Less satisfactory at any rate, is the steering. I found it a bit light; a bit quick (at around 2.3 turns lock-to-lock it might not sound super-fast, but the turning circle’s good so the ratio is rapid). I wasn’t alone. You get used to it, it makes the car seem lighter than it is, and there’s a fair degree of self-centering, but I’d prefer a system that felt more natural.
Still, it allows you to exploit the California’s fine handling balance. The T does what a front-engine, rear drive car with a slight rearward weight bias ought to. There’s a touch of understeer, which you can neutralise with a trailed brake on turn-in, and then there’s ample power, and a limited-slip differential, to loosen the tail. Oppo, dab, away, etc.

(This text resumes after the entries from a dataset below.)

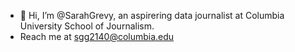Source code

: - 👋 Hi, I’m @SarahGrevy, an aspirering data journalist at Columbia University School of Journalism.
- Reach me at sgg2140@columbia.edu
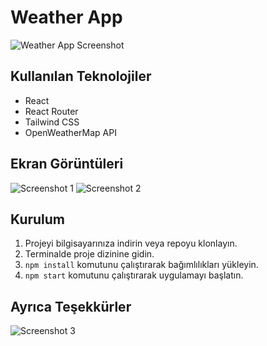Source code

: # Weather App

![Weather App Screenshot](/path/to/screenshot.png)

## Kullanılan Teknolojiler

- React
- React Router
- Tailwind CSS
- OpenWeatherMap API

## Ekran Görüntüleri

![Screenshot 1](/path/to/screenshot1.png)
![Screenshot 2](/path/to/screenshot2.png)

## Kurulum

1. Projeyi bilgisayarınıza indirin veya repoyu klonlayın.
2. Terminalde proje dizinine gidin.
3. `npm install` komutunu çalıştırarak bağımlılıkları yükleyin.
4. `npm start` komutunu çalıştırarak uygulamayı başlatın.

## Ayrıca Teşekkürler

![Screenshot 3](/screenshots/zafer-hoca-hava-durumu-arac-yikama.jpg)
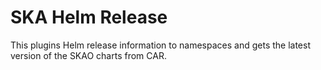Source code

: # SKA Helm Release

This plugins Helm release information to namespaces and gets the latest version of the SKAO charts from CAR.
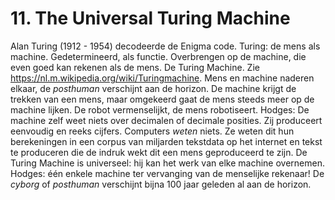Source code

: # 11. The Universal Turing Machine
Alan Turing (1912 - 1954) decodeerde de Enigma code. Turing: de mens als machine. Gedetermineerd, als functie. Overbrengen op de machine, die even goed kan rekenen als de mens. De Turing Machine.  Zie https://nl.m.wikipedia.org/wiki/Turingmachine. Mens en machine naderen elkaar, de *posthuman* verschijnt aan de horizon. De machine krijgt de trekken van een mens, maar omgekeerd gaat de mens steeds meer op de machine lijken. De robot vermenselijkt, de mens robotiseert. Hodges: De machine zelf weet niets over decimalen of decimale posities. Zij produceert eenvoudig en reeks cijfers. Computers *weten* niets. Ze weten dit hun berekeningen in een corpus van miljarden tekstdata op het internet en tekst te produceren die de indruk wekt dit een mens geproduceerd te zijn. 
De Turing Machine is universeel: hij kan het werk van elke machine overnemen. Hodges: één enkele machine ter vervanging van de menselijke rekenaar! De *cyborg* of *posthuman* verschijnt bijna 100 jaar geleden al aan de horizon.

Other notables? The price is still around £150,000. Diddy rear seats are now only an option because only one percent of the old model’s buyers chose a rear bench. The raw stats say 0-60mph in 3.6sec (launch control, see) and 196mph flat out. And it’s quite easy to spend an awful lot of money on options.
And whatever you pick, the Ferrari California T has some relative merits against it. It does things differently to any other GT but now that ‘different’ includes a greater dose of finely honed Ferrari character, different is no bad thing at all.